O Instituto Millenium agrega “defensores da democracia”, dizem eles, defensores tais que, 50 anos atrás, estavam a conspirar para depor João Goulart, feito que levaram a bom termo (para eles)  pouco depois. Tal instituto é composto pelos chefões da mídia nativa, concentrando o mercado de informação em poucas mãos. O programa é basicamente de direita; o único verniz democrático diria respeito à “Liberdade”, mas é só um verniz de cobertura da imensa hipocrisia de quem detém o monopólio dos meios através dos quais se plantam mentiras e se distribuem os subtendidos para os iniciais: o Estado de Direito que eles defendem é o Estado nas mãos deles, para que os Direitos discricionários não possam ser contestados. A página deles na Internet é uma graça de desfaçatez; tem até a participação da blogueira cubana Yoani Sánchez, a passos lagos para consumação do ridículo de sua imagem – se é que alguém acredita nela além dos direitopatas de praxe.
É claro que as diretrizes do tal instituto são propagadas por seus órgãos associados, que se colocaram na figura de partidos políticos de oposição, uma vez que esses partidos de oposição nada ou quase nada tem a dizer, a fazer, a prometer, a declarar, e mesmo a se opor... Hoje mesmo o possível candidato à presidência em 2014, pelo PSDB, Aécio Neves, proferiu um discurso atacando o governo no Senado, sem pronunciar uma única vez a palavra povo, e outras como desemprego, desigualdade social, salário, todas à parte do vocabulário tecnocrático tucano, que conjuga apenas um verbo: “mercado”. Vá dizer para eles que “mercado” não é verbo....
Assim, só pelo poder, a mídia incorporou o papel de partidos políticos, o que por si só já constitui flagrante violação de suas razões de existência, pois órgãos de informação possuem funções constitucionalmente determinadas, e não podem ser partidos políticos, apenas optar por um e outro em eleições livres.
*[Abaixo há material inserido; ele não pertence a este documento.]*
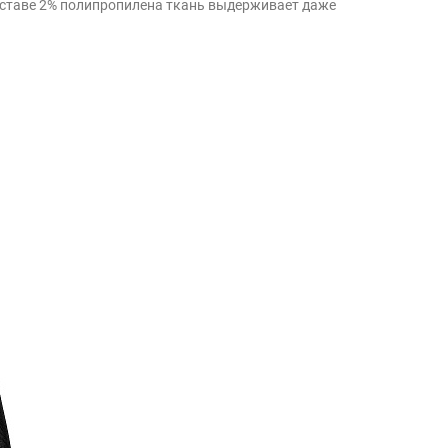
составе 2% полипропилена ткань выдерживает даже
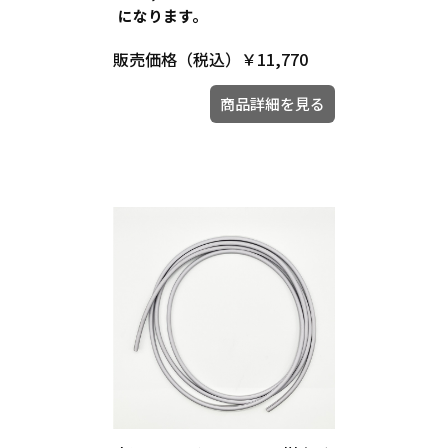
になります。
販売価格（税込）
￥11,770
商品詳細を見る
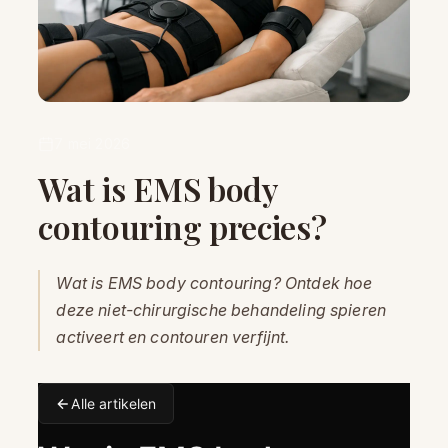
7 mei 2026
Wat is EMS body
contouring precies?
Wat is EMS body contouring? Ontdek hoe
deze niet-chirurgische behandeling spieren
activeert en contouren verfijnt.
Alle artikelen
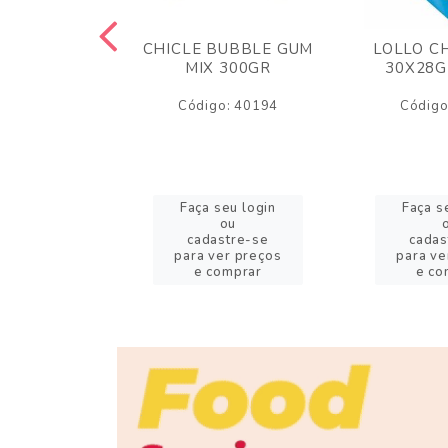
M ARCOR
CHICLE BUBBLE GUM
LOLLO C
BRIGADEIRO
MIX 300GR
30X28G
50GR
Código: 40194
Código
o: 18626
eu login
Faça seu login
Faça s
ou
ou
stre-se
cadastre-se
cadas
er preços
para ver preços
para ve
omprar
e comprar
e co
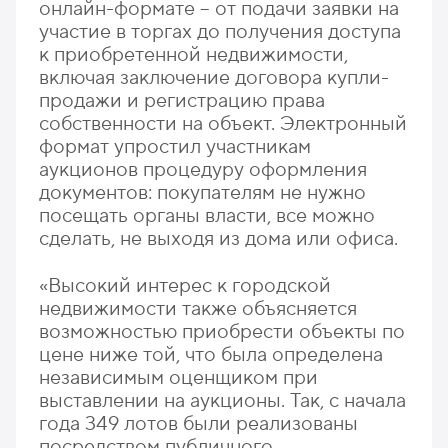
онлайн-формате – от подачи заявки на
участие в торгах до получения доступа
к приобретенной недвижимости,
включая заключение договора купли-
продажи и регистрацию права
собственности на объект. Электронный
формат упростил участникам
аукционов процедуру оформления
документов: покупателям не нужно
посещать органы власти, все можно
сделать, не выходя из дома или офиса.
«Высокий интерес к городской
недвижимости также объясняется
возможностью приобрести объекты по
цене ниже той, что была определена
независимым оценщиком при
выставлении на аукционы. Так, с начала
года 349 лотов были реализованы
посредством публичного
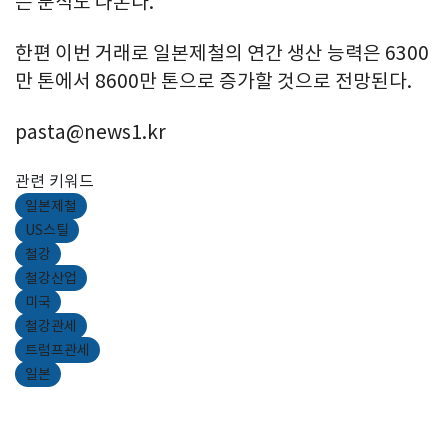
는 분석도 나온다.
한편 이번 거래로 일본제철의 연간 생산 능력은 6300
만 톤에서 8600만 톤으로 증가할 것으로 전망된다.
pasta@news1.kr
관련 키워드
일본제철
US스틸
철강
철강산업
미국
철강관세
트럼프관세
일본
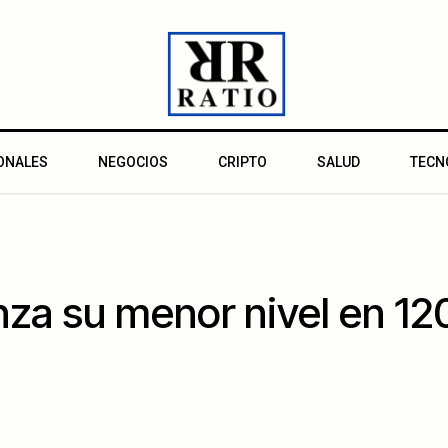
ONALES
NEGOCIOS
CRIPTO
SALUD
TECN
anza su menor nivel en 1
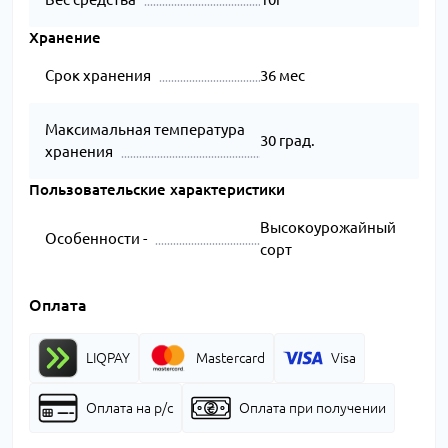
Хранение
Срок хранения
36 мес
Максимальная температура
30 град.
хранения
Пользовательские характеристики
Высокоурожайный
Особенности -
сорт
Оплата
LIQPAY
Mastercard
Visa
Оплата на р/с
Оплата при получении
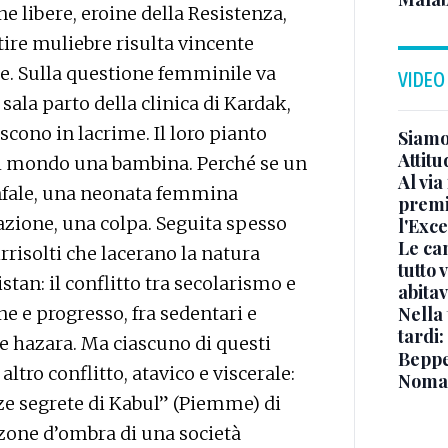
 libere, eroine della Resistenza,
tire muliebre risulta vincente
e. Sulla questione femminile va
VIDEO
 sala parto della clinica di Kardak,
cono in lacrime. Il loro pianto
Siamo 
Attitu
l mondo una bambina. Perché se un
Al via
nfale, una neonata femmina
premi
zione, una colpa. Seguita spesso
l'Exc
Le ca
irrisolti che lacerano la natura
tutto
stan: il conflitto tra secolarismo e
abita
one e progresso, fra sedentari e
Nella 
tardi:
 e hazara. Ma ciascuno di questi
Beppe 
altro conflitto, atavico e viscerale:
Noma
ze segrete di Kabul” (Piemme) di
e zone d’ombra di una società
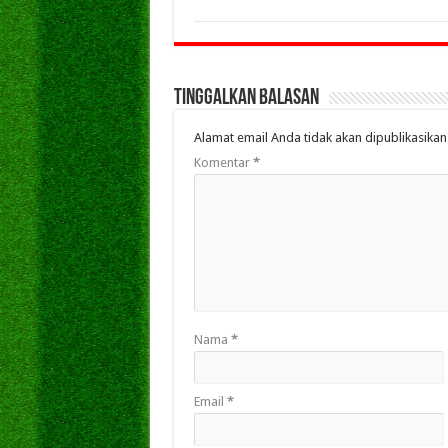
Tinggalkan Balasan
Alamat email Anda tidak akan dipublikasikan
Komentar
*
Nama
*
Email
*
Como os governos tem rabo preso com o poder midiático, finge-se também de tolerante diante dos abusos, enquanto é alvo cotidiano de contestações, denúncias e ações várias típicas não do jornalismo, mas da ação política integrada visando a deposição do governo – seja por via eleitoral, seja por outras vias... A estratégia dos anos 60 se repete, agora em vã tentativa de reproduzir o pânico anticomunista de então através de outros artifícios para estímulo do medo na população: volta da inflação, corrupção e outras mazelas centenárias que eles estimularam por quase 40 anos, enquanto estiveram no poder.
Essa patetice não tem fim; depois de mais de uma semana falando em “apagão elétrico”, mal ocultando a intenção de proteger o capital de CESP, CEMIG e afins contra o programa de governo que resultaria em queda das tarifas (logo queda dos sagrados lucros das companhias), e contrafeita com a contestação cabal da hipótese de racionamento, o jornal matutino da Rede Globo começou a bater na tecla do recrudescimento da inflação, também mal ocultando sua disposição de pressionar pela alta da Selic e a sagrada remuneração dos rentistas. Fiscalizar o governo e denunciar seus erros e malversações é uma coisa, mas inventar material diário para manter o governo nas cordas é programa partidário e, a bem de suas funções, os órgãos midiáticos mereciam enquadramento na legislação em vigor… mas qual é mesmo a legislação em vigor? Não há. O que não deixa de ser uma vitória para tais hostes hipócritas.